_Records_.
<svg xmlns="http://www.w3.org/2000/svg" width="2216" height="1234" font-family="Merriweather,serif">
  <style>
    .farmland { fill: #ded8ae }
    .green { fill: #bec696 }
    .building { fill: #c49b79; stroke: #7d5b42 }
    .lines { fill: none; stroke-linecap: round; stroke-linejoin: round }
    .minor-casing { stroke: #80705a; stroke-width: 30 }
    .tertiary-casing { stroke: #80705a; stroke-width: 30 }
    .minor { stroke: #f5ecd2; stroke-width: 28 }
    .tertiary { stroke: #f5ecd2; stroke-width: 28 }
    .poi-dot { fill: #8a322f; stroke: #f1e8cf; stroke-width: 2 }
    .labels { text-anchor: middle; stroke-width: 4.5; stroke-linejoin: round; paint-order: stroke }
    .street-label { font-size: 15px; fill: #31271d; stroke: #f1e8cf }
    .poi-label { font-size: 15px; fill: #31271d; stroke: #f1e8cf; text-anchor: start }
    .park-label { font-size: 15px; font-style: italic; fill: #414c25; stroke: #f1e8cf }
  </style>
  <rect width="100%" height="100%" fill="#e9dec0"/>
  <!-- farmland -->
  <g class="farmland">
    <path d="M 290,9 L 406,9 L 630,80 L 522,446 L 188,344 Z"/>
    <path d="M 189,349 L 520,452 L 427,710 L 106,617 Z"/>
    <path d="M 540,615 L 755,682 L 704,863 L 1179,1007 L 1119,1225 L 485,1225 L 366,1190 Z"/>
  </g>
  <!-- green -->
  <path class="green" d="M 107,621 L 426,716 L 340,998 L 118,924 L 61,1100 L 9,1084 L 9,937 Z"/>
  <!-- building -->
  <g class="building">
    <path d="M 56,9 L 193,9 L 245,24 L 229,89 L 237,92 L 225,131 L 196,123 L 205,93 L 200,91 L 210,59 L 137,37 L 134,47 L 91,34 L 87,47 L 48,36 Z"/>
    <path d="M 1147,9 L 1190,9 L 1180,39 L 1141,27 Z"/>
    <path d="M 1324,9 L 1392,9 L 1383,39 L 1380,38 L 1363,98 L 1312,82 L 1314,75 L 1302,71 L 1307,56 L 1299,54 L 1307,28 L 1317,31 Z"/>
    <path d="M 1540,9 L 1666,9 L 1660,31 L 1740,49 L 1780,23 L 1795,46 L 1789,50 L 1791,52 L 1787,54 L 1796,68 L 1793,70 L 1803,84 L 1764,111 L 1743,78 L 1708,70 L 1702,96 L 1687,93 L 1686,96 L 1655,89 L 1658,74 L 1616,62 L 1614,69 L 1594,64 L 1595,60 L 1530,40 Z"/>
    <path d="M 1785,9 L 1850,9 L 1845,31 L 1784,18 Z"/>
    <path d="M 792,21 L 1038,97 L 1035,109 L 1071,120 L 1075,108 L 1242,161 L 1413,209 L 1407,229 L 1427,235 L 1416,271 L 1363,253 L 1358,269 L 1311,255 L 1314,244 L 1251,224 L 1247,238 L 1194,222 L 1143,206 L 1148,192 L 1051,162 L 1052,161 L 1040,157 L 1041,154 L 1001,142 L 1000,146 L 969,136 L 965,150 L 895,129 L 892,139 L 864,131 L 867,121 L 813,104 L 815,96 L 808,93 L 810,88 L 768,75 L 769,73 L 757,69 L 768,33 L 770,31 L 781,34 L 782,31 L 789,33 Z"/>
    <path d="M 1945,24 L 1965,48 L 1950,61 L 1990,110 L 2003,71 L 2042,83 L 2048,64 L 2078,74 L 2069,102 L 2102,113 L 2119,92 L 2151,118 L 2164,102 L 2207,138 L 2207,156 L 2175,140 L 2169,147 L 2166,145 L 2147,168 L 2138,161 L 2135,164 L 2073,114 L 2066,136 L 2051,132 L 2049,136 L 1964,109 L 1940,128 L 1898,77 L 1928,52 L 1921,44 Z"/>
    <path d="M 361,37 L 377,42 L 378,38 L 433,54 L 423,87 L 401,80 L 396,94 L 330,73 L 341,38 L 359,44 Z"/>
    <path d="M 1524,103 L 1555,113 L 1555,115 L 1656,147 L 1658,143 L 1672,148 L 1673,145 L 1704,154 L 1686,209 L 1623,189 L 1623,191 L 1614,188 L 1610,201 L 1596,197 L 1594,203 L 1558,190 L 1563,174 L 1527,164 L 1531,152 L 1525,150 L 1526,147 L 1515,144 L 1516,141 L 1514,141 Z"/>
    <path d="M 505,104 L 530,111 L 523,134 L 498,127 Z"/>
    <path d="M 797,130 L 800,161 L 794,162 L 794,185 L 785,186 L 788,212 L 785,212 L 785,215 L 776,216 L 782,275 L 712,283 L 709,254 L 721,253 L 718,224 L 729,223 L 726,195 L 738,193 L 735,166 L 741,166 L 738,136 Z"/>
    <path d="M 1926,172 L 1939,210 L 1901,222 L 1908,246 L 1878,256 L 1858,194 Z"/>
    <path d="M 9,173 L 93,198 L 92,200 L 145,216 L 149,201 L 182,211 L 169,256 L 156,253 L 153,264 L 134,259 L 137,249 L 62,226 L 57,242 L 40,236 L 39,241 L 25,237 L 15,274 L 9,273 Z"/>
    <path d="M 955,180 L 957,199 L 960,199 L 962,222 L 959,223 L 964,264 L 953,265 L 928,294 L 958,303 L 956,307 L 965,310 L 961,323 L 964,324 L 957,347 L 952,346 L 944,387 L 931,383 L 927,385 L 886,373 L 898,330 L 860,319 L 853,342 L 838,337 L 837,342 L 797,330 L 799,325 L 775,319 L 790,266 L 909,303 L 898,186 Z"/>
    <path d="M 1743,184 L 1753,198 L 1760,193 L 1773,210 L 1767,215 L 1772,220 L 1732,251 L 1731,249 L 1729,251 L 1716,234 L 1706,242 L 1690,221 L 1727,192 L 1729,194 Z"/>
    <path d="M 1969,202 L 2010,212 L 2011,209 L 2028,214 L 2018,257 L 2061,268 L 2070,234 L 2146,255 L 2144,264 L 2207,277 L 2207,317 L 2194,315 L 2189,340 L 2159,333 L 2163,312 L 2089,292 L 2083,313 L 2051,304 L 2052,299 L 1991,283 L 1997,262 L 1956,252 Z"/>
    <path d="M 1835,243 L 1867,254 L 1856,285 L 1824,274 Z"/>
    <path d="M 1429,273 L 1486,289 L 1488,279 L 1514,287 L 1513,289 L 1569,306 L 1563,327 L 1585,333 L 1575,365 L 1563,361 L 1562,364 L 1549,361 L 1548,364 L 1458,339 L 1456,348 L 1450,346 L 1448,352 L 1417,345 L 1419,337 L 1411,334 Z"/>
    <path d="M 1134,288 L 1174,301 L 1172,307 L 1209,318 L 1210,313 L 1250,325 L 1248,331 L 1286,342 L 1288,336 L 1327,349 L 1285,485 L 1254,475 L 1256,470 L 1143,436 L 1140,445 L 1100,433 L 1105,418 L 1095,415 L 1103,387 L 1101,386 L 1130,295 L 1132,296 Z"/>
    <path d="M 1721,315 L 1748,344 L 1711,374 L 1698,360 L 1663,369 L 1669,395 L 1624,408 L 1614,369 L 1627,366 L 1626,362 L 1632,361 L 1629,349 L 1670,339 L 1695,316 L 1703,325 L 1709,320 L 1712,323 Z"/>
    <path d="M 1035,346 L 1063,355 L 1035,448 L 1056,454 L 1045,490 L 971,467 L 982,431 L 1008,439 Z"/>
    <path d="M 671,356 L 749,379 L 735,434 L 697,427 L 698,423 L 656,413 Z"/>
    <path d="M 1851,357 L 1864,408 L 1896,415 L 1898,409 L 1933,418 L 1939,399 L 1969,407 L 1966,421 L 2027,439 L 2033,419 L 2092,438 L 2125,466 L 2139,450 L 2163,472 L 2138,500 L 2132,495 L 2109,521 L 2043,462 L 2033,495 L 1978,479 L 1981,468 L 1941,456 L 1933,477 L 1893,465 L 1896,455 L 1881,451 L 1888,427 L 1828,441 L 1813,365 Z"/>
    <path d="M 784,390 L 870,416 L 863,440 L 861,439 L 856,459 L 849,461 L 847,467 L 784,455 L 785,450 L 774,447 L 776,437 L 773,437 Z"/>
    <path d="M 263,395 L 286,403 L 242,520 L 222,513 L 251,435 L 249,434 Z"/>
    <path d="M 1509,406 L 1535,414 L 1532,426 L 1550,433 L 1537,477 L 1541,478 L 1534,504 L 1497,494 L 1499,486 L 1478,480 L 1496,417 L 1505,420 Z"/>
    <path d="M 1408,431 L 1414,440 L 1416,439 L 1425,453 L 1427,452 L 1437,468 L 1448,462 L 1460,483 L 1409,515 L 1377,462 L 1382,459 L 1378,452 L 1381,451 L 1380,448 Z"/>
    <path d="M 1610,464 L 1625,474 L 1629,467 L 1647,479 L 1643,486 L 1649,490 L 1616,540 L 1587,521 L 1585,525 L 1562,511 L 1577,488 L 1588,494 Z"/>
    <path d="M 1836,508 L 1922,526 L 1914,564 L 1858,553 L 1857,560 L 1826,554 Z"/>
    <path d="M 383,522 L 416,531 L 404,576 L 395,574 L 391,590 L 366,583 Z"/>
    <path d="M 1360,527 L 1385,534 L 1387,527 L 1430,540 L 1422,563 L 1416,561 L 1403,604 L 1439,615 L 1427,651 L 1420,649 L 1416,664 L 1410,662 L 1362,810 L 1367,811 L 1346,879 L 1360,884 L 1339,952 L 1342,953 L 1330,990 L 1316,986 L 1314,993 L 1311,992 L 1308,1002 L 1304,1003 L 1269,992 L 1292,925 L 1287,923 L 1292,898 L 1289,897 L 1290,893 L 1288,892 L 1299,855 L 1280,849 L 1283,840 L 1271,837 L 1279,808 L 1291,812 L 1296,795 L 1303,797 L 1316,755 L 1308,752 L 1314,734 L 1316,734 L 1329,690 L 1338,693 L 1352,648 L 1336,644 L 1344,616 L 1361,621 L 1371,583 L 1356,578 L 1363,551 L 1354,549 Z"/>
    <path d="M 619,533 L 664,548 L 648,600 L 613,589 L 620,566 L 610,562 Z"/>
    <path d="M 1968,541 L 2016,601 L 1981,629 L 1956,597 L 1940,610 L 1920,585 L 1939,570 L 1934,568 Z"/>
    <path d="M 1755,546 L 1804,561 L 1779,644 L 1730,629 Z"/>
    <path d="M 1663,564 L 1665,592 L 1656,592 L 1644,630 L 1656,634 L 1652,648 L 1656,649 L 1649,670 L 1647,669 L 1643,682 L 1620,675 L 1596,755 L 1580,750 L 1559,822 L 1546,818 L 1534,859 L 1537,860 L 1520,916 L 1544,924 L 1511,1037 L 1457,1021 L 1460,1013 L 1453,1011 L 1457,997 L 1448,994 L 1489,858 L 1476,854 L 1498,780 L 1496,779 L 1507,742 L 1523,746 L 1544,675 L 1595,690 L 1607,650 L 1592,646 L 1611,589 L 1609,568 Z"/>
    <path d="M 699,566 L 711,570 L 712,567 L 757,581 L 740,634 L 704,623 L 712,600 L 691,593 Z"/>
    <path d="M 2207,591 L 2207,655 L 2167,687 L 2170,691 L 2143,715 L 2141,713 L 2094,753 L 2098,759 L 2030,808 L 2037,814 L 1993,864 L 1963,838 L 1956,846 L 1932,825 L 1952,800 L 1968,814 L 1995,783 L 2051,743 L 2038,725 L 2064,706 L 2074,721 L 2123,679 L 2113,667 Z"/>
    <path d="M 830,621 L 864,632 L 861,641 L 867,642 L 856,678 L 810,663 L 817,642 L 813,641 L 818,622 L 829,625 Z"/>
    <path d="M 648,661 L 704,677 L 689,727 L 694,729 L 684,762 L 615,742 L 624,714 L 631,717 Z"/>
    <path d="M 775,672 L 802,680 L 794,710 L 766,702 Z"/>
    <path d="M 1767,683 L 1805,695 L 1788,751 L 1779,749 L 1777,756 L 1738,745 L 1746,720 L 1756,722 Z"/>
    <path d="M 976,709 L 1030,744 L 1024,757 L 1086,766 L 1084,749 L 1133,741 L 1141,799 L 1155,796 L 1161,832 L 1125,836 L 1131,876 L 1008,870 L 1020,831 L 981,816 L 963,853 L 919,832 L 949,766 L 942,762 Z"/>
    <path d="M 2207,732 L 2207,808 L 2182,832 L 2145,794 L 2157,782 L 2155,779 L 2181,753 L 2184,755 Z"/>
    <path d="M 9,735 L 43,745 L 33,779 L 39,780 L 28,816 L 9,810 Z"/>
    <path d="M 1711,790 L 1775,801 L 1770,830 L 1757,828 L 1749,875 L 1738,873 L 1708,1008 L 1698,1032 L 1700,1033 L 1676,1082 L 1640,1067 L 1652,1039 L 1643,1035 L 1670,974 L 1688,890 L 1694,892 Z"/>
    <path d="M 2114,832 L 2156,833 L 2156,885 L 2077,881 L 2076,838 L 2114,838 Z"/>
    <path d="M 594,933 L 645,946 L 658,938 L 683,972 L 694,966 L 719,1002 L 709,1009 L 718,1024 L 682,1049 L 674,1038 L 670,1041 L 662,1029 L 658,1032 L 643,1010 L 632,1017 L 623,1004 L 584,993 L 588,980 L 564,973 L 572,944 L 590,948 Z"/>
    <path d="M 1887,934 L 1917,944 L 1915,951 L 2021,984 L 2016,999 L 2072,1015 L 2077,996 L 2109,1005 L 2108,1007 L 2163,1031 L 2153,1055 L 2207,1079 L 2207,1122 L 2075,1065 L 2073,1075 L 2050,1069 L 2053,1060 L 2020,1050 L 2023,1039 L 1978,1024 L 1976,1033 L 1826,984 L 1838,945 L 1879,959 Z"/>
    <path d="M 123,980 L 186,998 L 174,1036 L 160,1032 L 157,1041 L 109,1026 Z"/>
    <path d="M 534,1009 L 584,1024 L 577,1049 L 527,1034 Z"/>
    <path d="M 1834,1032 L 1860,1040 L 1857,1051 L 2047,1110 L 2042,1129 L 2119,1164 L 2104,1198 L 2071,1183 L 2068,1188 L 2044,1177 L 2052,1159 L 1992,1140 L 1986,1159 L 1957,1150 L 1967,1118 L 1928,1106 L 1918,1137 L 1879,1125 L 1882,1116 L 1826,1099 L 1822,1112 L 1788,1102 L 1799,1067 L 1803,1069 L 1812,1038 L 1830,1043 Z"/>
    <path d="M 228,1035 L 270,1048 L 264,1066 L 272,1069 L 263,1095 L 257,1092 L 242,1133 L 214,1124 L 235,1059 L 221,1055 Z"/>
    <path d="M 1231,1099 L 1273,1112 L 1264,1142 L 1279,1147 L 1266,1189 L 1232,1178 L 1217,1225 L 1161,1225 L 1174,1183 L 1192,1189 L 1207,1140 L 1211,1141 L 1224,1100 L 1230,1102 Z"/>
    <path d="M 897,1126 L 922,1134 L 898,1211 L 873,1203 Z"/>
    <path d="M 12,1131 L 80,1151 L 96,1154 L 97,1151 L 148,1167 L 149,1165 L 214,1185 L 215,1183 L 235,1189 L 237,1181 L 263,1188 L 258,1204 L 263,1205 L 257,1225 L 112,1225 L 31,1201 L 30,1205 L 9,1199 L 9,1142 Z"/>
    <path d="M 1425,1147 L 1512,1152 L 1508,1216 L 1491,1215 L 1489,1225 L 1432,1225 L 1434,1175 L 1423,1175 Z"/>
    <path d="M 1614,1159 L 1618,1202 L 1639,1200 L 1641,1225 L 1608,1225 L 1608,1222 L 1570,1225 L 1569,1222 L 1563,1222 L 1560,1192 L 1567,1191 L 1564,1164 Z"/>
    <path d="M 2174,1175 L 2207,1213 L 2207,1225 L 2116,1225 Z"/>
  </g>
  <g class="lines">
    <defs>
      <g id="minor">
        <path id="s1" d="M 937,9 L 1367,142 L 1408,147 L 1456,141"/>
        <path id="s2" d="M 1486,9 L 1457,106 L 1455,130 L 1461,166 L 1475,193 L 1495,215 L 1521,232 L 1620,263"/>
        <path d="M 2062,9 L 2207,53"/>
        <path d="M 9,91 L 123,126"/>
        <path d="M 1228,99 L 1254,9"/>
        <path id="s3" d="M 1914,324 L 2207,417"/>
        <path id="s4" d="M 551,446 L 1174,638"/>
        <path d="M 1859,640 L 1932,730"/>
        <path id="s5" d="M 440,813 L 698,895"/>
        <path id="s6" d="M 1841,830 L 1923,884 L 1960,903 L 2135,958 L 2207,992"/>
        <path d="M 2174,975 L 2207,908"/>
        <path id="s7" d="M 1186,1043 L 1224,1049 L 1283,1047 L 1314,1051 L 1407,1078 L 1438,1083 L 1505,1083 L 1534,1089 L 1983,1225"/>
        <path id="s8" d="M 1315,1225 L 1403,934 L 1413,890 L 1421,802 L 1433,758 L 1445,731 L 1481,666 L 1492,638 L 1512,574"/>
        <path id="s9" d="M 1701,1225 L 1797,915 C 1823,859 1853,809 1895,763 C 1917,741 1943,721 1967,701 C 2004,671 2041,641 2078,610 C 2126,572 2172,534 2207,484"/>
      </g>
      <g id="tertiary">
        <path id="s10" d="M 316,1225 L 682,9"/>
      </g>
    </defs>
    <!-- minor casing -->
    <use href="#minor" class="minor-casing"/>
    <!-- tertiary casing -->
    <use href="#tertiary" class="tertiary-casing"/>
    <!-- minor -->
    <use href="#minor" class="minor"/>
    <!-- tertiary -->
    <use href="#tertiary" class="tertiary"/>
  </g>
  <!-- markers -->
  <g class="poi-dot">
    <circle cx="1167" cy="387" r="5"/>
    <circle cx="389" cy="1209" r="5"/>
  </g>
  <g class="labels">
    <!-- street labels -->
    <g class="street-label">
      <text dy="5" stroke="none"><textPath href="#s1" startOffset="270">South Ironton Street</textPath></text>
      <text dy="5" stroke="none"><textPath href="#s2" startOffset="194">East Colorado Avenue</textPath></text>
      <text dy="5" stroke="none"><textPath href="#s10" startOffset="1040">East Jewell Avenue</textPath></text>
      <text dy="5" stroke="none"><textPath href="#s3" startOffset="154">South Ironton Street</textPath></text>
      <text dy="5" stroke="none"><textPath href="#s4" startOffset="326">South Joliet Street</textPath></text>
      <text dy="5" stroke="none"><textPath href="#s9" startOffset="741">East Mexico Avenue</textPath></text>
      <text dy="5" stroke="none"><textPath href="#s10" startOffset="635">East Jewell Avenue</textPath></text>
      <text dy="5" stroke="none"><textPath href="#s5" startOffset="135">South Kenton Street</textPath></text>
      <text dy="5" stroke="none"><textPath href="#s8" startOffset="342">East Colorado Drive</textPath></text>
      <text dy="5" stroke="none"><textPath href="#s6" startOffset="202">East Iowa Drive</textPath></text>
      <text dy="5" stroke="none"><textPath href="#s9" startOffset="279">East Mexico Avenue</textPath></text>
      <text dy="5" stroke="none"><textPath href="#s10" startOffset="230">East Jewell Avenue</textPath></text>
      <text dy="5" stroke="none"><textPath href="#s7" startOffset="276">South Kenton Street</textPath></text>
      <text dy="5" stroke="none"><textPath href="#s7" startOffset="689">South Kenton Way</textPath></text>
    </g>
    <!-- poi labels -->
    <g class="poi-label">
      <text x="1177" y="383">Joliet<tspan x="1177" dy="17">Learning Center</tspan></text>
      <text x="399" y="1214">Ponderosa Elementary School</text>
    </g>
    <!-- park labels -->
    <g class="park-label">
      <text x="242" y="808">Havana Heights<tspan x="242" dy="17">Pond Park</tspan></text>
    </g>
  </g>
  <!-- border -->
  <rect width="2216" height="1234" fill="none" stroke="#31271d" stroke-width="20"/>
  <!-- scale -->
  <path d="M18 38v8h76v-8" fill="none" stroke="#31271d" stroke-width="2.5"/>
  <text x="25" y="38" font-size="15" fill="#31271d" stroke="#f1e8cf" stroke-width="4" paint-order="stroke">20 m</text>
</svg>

_About this task_.
The expected result is every line above containing the string "linejoin".

_Written solution_.
    .lines { fill: none; stroke-linecap: round; stroke-linejoin: round }
    .labels { text-anchor: middle; stroke-width: 4.5; stroke-linejoin: round; paint-order: stroke }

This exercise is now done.